Selamat Datang, Aryasatya 56!
Hari ini, tepat tanggal 14 Agustus 2018 adalah hari PRAMUKA (Praja Muda Karana) Nasional dan bertepatan dengan hari pertama penyelenggaran PK2MABA di kampus yang amat kucinta, yang dilaksanakan oleh Raja Brawijaya.
Malang bila sedang didatangi mahasiswa baru (maba) memang akan terlihat berbeda. Tampak dari jalanan Suhat yang macet parah parah parah, kanan ataupun kiri jalan. Jalanan dipenuhi kendaraan dan pejalan kaki yang tidak terhitung jumlahnya. Apalagi sejak pindah haluan ke daerah Suhat, akses jalan yang aku lalui bila hendak ke kampus memang menjadi sedikit lebih jauh dan melelahkan. Untungnya, kedatangan maba membuat suhu di kota Malang sedikit lebih bersahabat, menjadi lebih hangat.
Pagi ini seorang temanku menghadapi sidang komprehensif yang membuatku harus ke kampus di jam yang ekstrim untuk bangun pagi. Dalam perjalanan, tampak adek-adek gemes berpakaian putih-hitam yang lipatan setrikanya masih sangat jelas, ditambah Jas Almamater lengkap dengan atribut dasi dan topi Brawijaya. Serta tidak lupa sepatu pantofel hitam yang kinclong karena masih baru. Pemandangan ini membuatku bernostalgia pada kejadian September 2014 lalu. Tepat ketika aku yang mengenakan atribut yang sama, masa menjadi seorang Punggawa 52.

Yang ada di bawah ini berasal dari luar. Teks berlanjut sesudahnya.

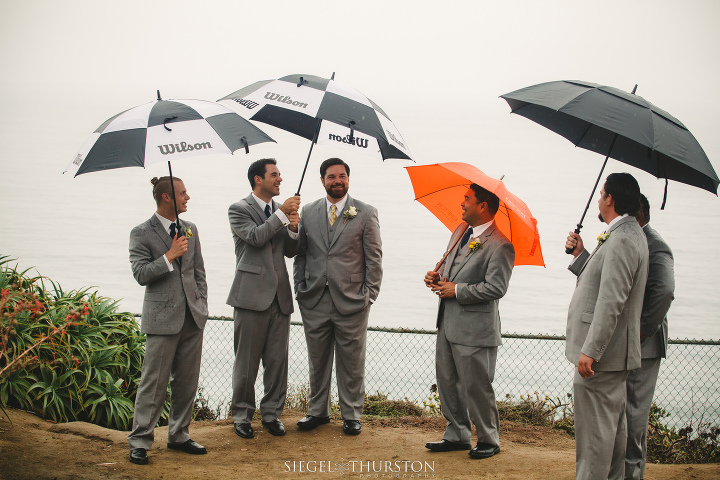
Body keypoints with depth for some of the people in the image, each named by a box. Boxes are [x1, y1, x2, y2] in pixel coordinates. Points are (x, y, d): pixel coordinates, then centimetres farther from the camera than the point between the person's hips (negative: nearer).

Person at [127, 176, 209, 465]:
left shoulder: (190, 230, 13)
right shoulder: (142, 233, -3)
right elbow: (140, 274, -11)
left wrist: (201, 306, 11)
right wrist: (169, 256, -16)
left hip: (192, 318, 6)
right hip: (162, 318, -5)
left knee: (186, 381, 9)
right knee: (154, 382, -4)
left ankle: (179, 436, 21)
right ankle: (140, 442, 4)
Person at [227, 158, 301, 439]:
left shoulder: (280, 211, 16)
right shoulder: (239, 210, -1)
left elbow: (291, 252, 15)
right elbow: (255, 237, -18)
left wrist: (293, 229, -4)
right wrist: (282, 215, -16)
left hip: (279, 296, 5)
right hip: (252, 295, -5)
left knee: (278, 360, 6)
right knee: (247, 361, 1)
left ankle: (272, 413, 17)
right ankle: (241, 415, 13)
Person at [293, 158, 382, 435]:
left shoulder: (366, 214, 1)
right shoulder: (308, 212, 9)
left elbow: (374, 258, 0)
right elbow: (300, 254, 12)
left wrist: (369, 295, -5)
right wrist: (300, 290, 5)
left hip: (351, 302, -2)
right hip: (314, 301, 3)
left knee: (352, 363, 5)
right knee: (317, 360, 11)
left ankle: (351, 415, 17)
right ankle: (318, 411, 24)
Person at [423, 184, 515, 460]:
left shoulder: (499, 246, -16)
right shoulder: (460, 232, 13)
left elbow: (496, 288, -21)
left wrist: (457, 290, -18)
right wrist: (438, 277, 3)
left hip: (475, 329, -9)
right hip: (449, 323, 9)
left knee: (476, 387, 0)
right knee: (447, 382, 15)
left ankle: (488, 440, 17)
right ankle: (457, 435, 28)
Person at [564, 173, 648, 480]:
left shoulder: (622, 240, -19)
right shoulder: (628, 234, 15)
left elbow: (611, 301, -25)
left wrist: (590, 351, -26)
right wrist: (580, 254, 14)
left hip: (601, 354, -11)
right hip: (613, 352, 11)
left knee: (595, 428, -7)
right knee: (612, 425, 18)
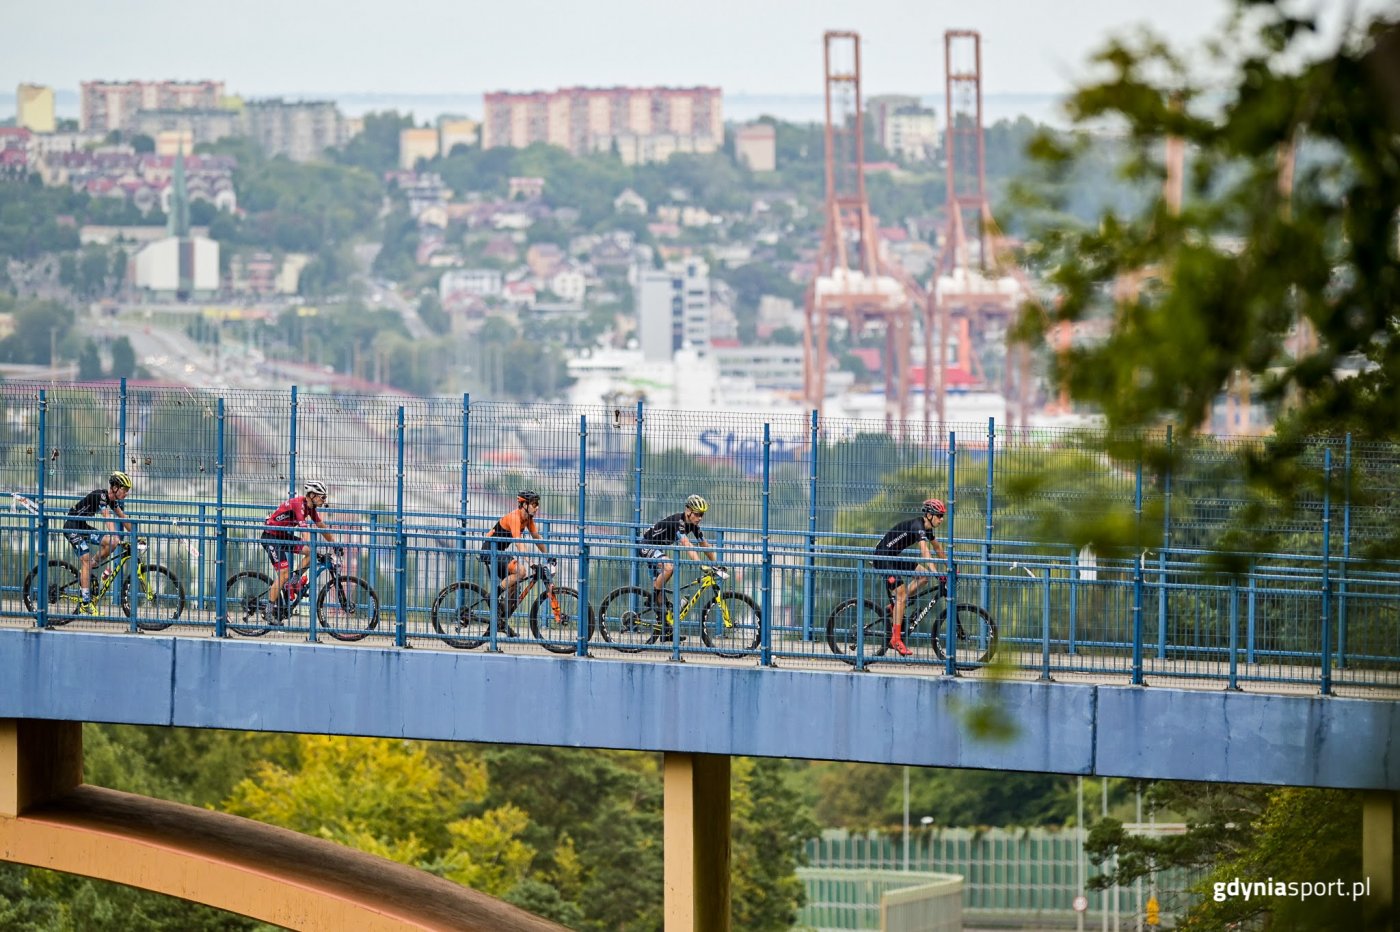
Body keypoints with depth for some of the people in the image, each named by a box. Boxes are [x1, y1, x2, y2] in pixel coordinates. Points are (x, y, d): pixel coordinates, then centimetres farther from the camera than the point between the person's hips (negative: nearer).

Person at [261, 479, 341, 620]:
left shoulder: (311, 507, 2)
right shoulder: (299, 504, -25)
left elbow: (322, 526, 14)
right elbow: (304, 530, -35)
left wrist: (335, 545, 17)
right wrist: (311, 547, -42)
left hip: (284, 536, 8)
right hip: (271, 537, -8)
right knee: (284, 573, -15)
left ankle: (294, 581, 3)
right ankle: (268, 610, -9)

Hari itu adalah hari yang menyenangkan dan juga menguras tenaga. Kenapa? Karena itu adalah hari bersejarah, penobatan resmi menjadi mahasiswa dan sekaligus melelahkan karena tidak tidur semalaman akibat begadang mengerjakan tugas untuk ospek yang sangat banyak. Walau setelah satu semester menjadi mahasiswa, aku menyadari bahwa semua tugas itu akan berujung ditempat penjualan barang bekas.
Bila dibandingkan dengan tahun-tahun sebelumnya, Raja Brawijaya memang selalu berusaha untuk menghadirkan berbagai perubahan, dan inovasi yang terlihat berwarna, kreatif dan baru! Mereka berupaya menciptakan suasana yang baik untuk menyambut anggota keluarganya yang baru saja datang. Namun sebenarnya disadari atau tidak, beberapa hal yang diajarkan pada saat kegiatan pengenalan kampus ini berada pada ranah yang kurang tepat. Dan hal tersebut selalu ada. Seperti sudah menjadi sebuah tradisi yang tidak bisa dihilangkan. Tetapi tidak tahu juga, mungkin hal tersebut sudah lumrah di negara ini.
Misalnya memberi tugas dan atribut yang tidak masuk akal. Arahan, dan instruksi dengan suara keras kuat, yang bagiku itu sudah seperti sebuah bentakan. Menuliskan tagline 'jaga kelestarian bumi' dengan cara menghabiskan berpuluh-puluh kilo kertas. Entah esensi yang bagaimana yang ingin diajarkan. Menyisipkan kalimat-kalimat yang memiliki arti ambigu ketika sedang berbicara. Pardon if I'm wrong. Namun beberapa orang seperti membenarkan dan mengatakan bahwa hal tersebut merupakan salah satu cara untuk pembentukan karakter, dan rasa solidaritas. Seperti tidak ada cara yang lebih patun dan nyaman untuk dicontoh.
Kehidupan kampus memang berat. Tetapi hal yang seharusnya diberitahu adalah bagaimana upaya untuk beradaptasi, bertahan dan menyeimbangkan hal-hal ditengah atmosfer yang sangat berbeda dari jenjang sebelum perkuliahan (SMA), bukan malah memberi tekanan bertubi-tubi seolah kesan buruk diawal pertemuan. Seorang bayi dibimbing supaya bisa berjalan, bukan memberi penghakiman kenapa belum bisa berjalan dengan kaki sendiri. Mungkin benar, hal seperti ini memang sudah dianggap lumrah. Perubahan itu pasti, tetapi berubah untuk menjadi baik adalah pilihan.
Kampus tetap akan menjadi sebuah kampus dengan tradisi, sistem dan peraturannya. Apalah daya, yang tertulis disini hanyalah sebuah opini dari mahasiswa bodoh yang baru saja lulus.
Selamat datang Asyasatya 56, jiwa baru yang berpijak di bumi Brawijaya. Semoga harimu selalu menyenangkan. Dan apa yang kamu ekspektasikan tentang bagaimana menjadi mahasiswa dan kehidupan kampusnya, sesuai dengan apa yang kamu dapatkan disini.